WRITTEN INSTRUCTION 1 → According to the text on the Ephenation server and client design, why was OpenGL chosen over DirectX for the client?
WRITTEN INSTRUCTION 2 → Write the next part of the text on the Ephenation server and client design, picking up after its final sentence.

GIVEN TEXT →
It was decided to use Go as the programming language for the server. Go has just the right support for this type of software:
  1. High performance (compiled language)
  2. Object oriented and static typing
  3. A concept of gorutines (light version of threads)
  4. A very high quotient for "it works when it compiles"
  5. Garbage collection
The disadvantage of Go when the Ephenation project was started, was that Go was a new language, in transition, with uncertain future. This turned out to not be a problem, and the language has today a frozen specification (Go 1).

To be able to manage the massive amount of players, quadtrees are used for both players and monsters.

It is the server that has full control over all Model data. Player attributes, melee mechanisms, movements, etc.

Client

The client was initially designed in C, but I soon switched to C++. There are still some remains from C, which explains some not-so-good OO solutions. OpenGL was selected, instead of DirectX, partly as a random choice, but also because I wanted to do the development in Linux.

DATA LINES →
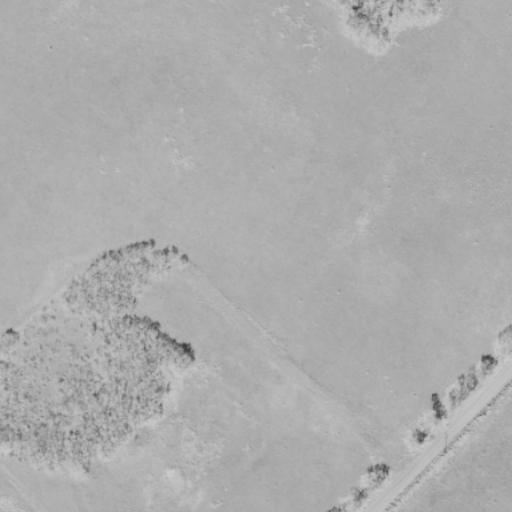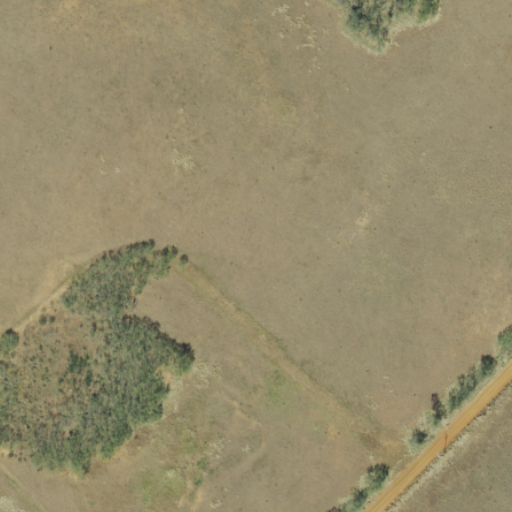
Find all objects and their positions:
road: (434, 431)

TASK ANSWER 1 → OpenGL was chosen partly at random, but also because the developer wanted to do the development in Linux.

TASK ANSWER 2 →
It was decided to use OpenGL 3.3, instead of supporting older variants. There are some nice improvements in OpenGL that makes design easier, which was deemed more important than supporting old hardware.

The world consists of blocks, voxels. This is difficult to draw in real time with high FPS, as the number of faces grow very quickly with viewing distance. Considerable effort was spent on transforming the list of cubes into a list of visible triangles. It is also difficult to make a level of detail (LOD) algorithm that gradually reduce details on long distances.

Another technical difficult with a world based on cubes was to make it look nice, instead of blocky. Some algorithms were investigated that used a kind of filter. As the view distance is limited, there can be a conflict when being underground.

The game engine can't know whether the far distance, which is not visible, should be replaced by a light background (from the sky) or from a dark background (typical to being underground). A compromise is used, where the color of the distance fog depends on the player being at a certain height.

Protocol

There are strict requirements on the protocol. If a server shall be able to handle 10000+ players, the communication can easily become a bottleneck. TCP/IP was selected in favor of UDP/IP, to make it easier to handle traffic control. The protocol itself is not based on any standard, and completely customized for Ephenation.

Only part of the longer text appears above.